27 Potem rzekł Tomaszowi: Włóż sam palec twój, a oglądaj ręce moje i ściągnij rękę twoję, i włóż ją w bok mój, a nie bądź niewiernym, ale wiernym.
Le hoe re tamy Tomasy: Atakaro mb’ etoañe ty rambo-pità’o, heheke o tañakoo; le amparo mb’etoañe o fità’oo naho ampiziliho an-demeko etoa, vaho ko mañaly tro fa matokisa.
28 Tedy odpowiedział Tomasz i rzekł mu: Panie mój, i Boże mój!
Hoe ty natoi’ i Tomasy aze: Ry Talèko naho Andrianañahareko!
29 Rzekł mu Jezus: Żeś mię ujrzał, Tomaszu, uwierzyłeś; błogosławieni którzy nie widzieli, a uwierzyli.
Hoe t’Iesoà tama’e: Ihe nahaisak’ ahy ro natokisa’o; haha ze miato fa tsy nahaoniñe.
30 Wieleć i innych cudów uczynił Jezus przed oczyma uczniów swoich, które nie są napisane w tych księgach.

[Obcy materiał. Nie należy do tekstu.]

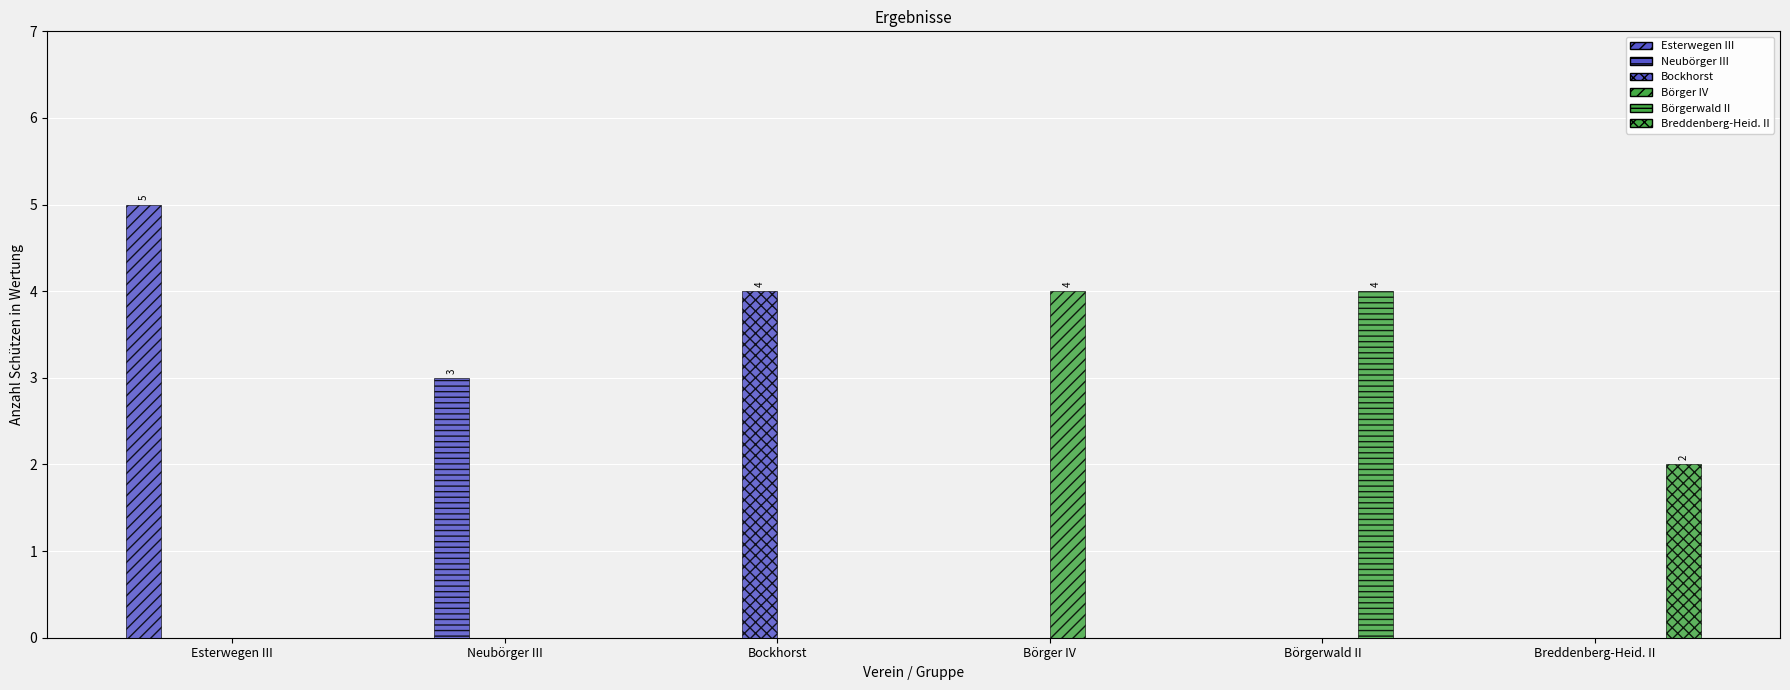

At which category is the sum across all series the highest?

Esterwegen III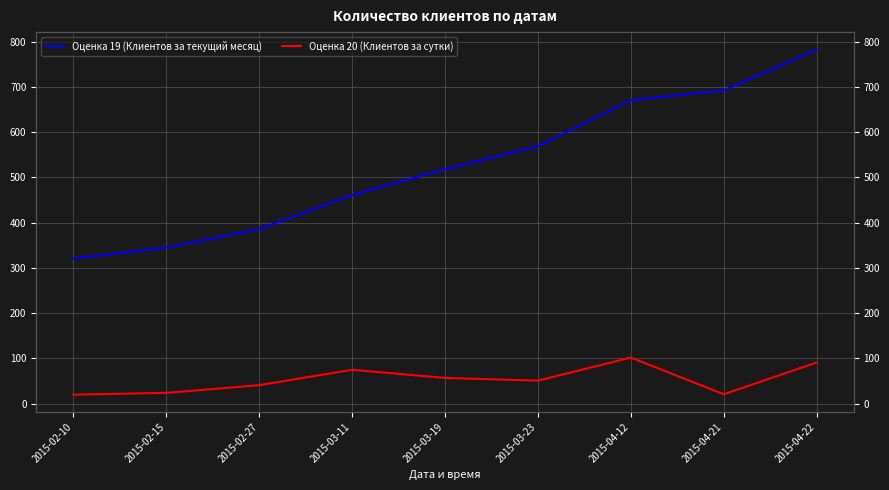

What are all the series names shown in the legend?

Оценка 19 (Клиентов за текущий месяц), Оценка 20 (Клиентов за сутки)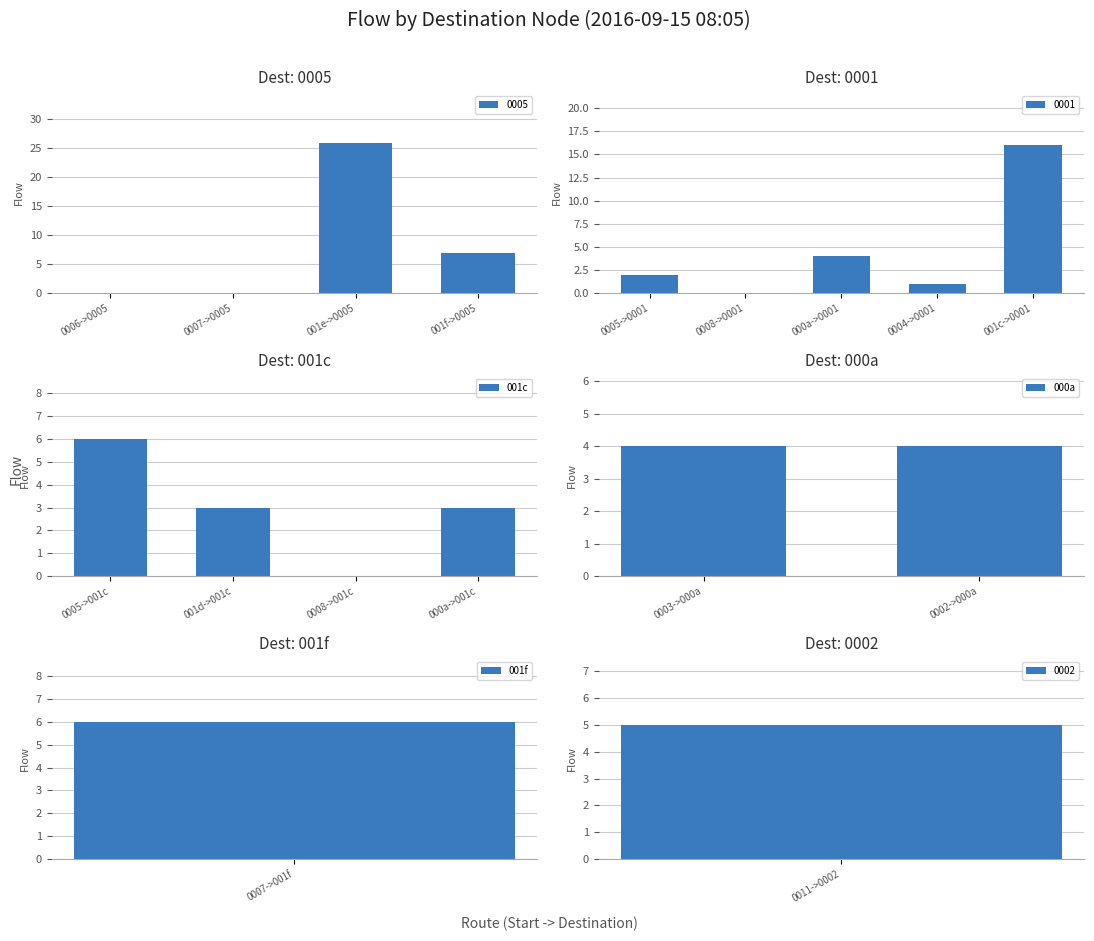

The value of 0005 at 0006->0005 is 0. True or false?

True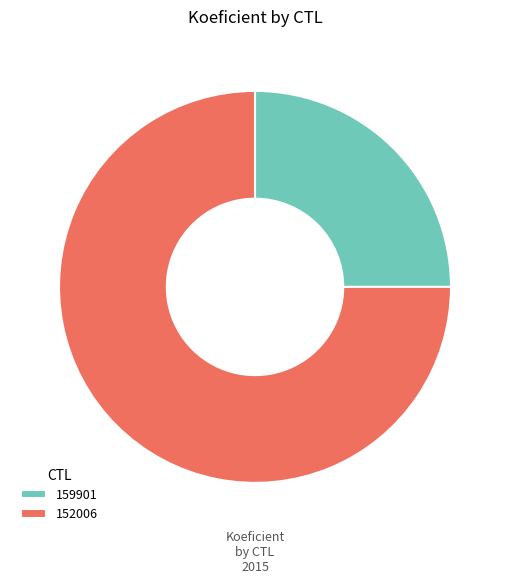

Do 152006 and 159901 together represent more than half of the pie?

Yes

Mbe maro ty viloñe nanoe’ Iesoà añatrefa’ o mpiama’eo ze tsy sinokitse ami’ty boke toy.
31 Ale te są napisane, abyście wy wierzyli, że Jezus jest Chrystus, Syn Boży, a żebyście wierząc żywot mieli w imieniu jego.
Sinoratse ka o retoañe hatokisa’ areo te Iesoà Norizañey ro Anan’ Añahare vaho i tahina’ey ro anaña’areo mpiato haveloñe.